Adding New Defenses

This guide will walk you through the process of adding a defense method similar to STRIP, which detects poisoned data by analyzing the entropy of perturbed samples. To create a similar defense class, you will define a new defense method or enhance an existing one while following the same structure.

Here we show the STRIP defense as an example to illustrate how to add a new defense method. The steps are as follows:

Define the Defense Class

To create a new defense, you need to inherit from InputFilteringBase, which provides basic filtering functionality. In the constructor (__init__), set the relevant attributes, such as the type of data the defense handles (e.g., images, text, audio) and other defense-specific parameters.

Example:

class STRIP(InputFilteringBase):
    def __init__(self, args) -> None:
        super().__init__(args)
        self.args = args
        self.set_pertub_func()  # Set the perturbation function based on data type

Define the Perturbation Functions

The STRIP defense works by perturbing inputs (e.g., adding noise to images, shuffling words in text) and then measuring the entropy of the model’s output on these perturbed samples. The key is to define how to perturb different types of data.
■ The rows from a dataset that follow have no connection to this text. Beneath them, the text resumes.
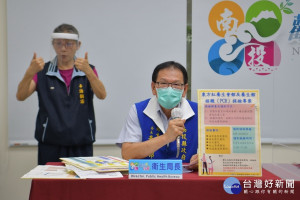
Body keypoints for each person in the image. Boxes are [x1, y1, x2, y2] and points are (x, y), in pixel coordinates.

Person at [16, 24, 107, 165]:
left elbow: (102, 94)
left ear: (78, 45)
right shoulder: (42, 71)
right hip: (50, 144)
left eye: (69, 44)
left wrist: (88, 72)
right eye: (59, 43)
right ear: (53, 44)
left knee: (81, 186)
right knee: (51, 186)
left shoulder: (88, 70)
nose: (63, 48)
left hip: (81, 143)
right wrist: (30, 72)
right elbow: (21, 96)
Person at [117, 61, 198, 169]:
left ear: (185, 89)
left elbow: (215, 153)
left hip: (186, 181)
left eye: (176, 84)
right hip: (147, 179)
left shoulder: (199, 111)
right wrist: (166, 138)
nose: (169, 89)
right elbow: (127, 154)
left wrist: (202, 160)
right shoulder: (138, 110)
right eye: (163, 83)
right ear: (153, 87)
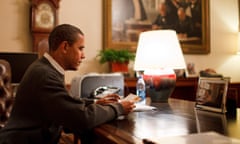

Example code for image perturbation:

def perturb_img(self, img):
    perturbation = torch.randn(img.shape)
    return img + perturbation  # Add noise to the image

Example code for text perturbation:

def perturb_txt(self, text):
    words = text.split()
    swap_pos = np.random.randint(0, len(words), int(len(words) * 0.1))
    for idx in swap_pos:
        words[idx] = self.replace_words[np.random.randint(len(self.replace_words))]
    return " ".join(words)  # Randomly replace some words

Calculate Entropy for Defense

The core of the defense is calculating the entropy of the model’s predictions on perturbed data. Based on this entropy, the defense decides whether the input is poisoned or clean.

Example:

def cal_entropy(self, model, data_lst, sample=False):
    perturbed_samples = [self.perturb(data) for data in data_lst]
    probs = model(perturbed_samples)
    entropy = -torch.sum(probs * torch.log2(probs), dim=-1)  # Compute entropy
    return entropy

Implement the Sample Filtering Method

Write the sample_filter() method to compute entropy and determine whether the sample is malicious based on a pre-defined threshold.
If the entropy is below the threshold, mark the sample as malicious.

Example:

def sample_filter(self, data):
    poison_entropy = self.cal_entropy(self.model.model, data, sample=True)
    return (1 if poison_entropy < self.threshold else 0, poison_entropy)  # 1 for malicious

Test the Defense

After defining your defense method, it is important to test it under various scenarios and datasets. Make sure to verify that the filtering logic correctly identifies malicious samples across different data types (e.g., images, text, audio).

Run your defense with different thresholds and configurations to optimize performance.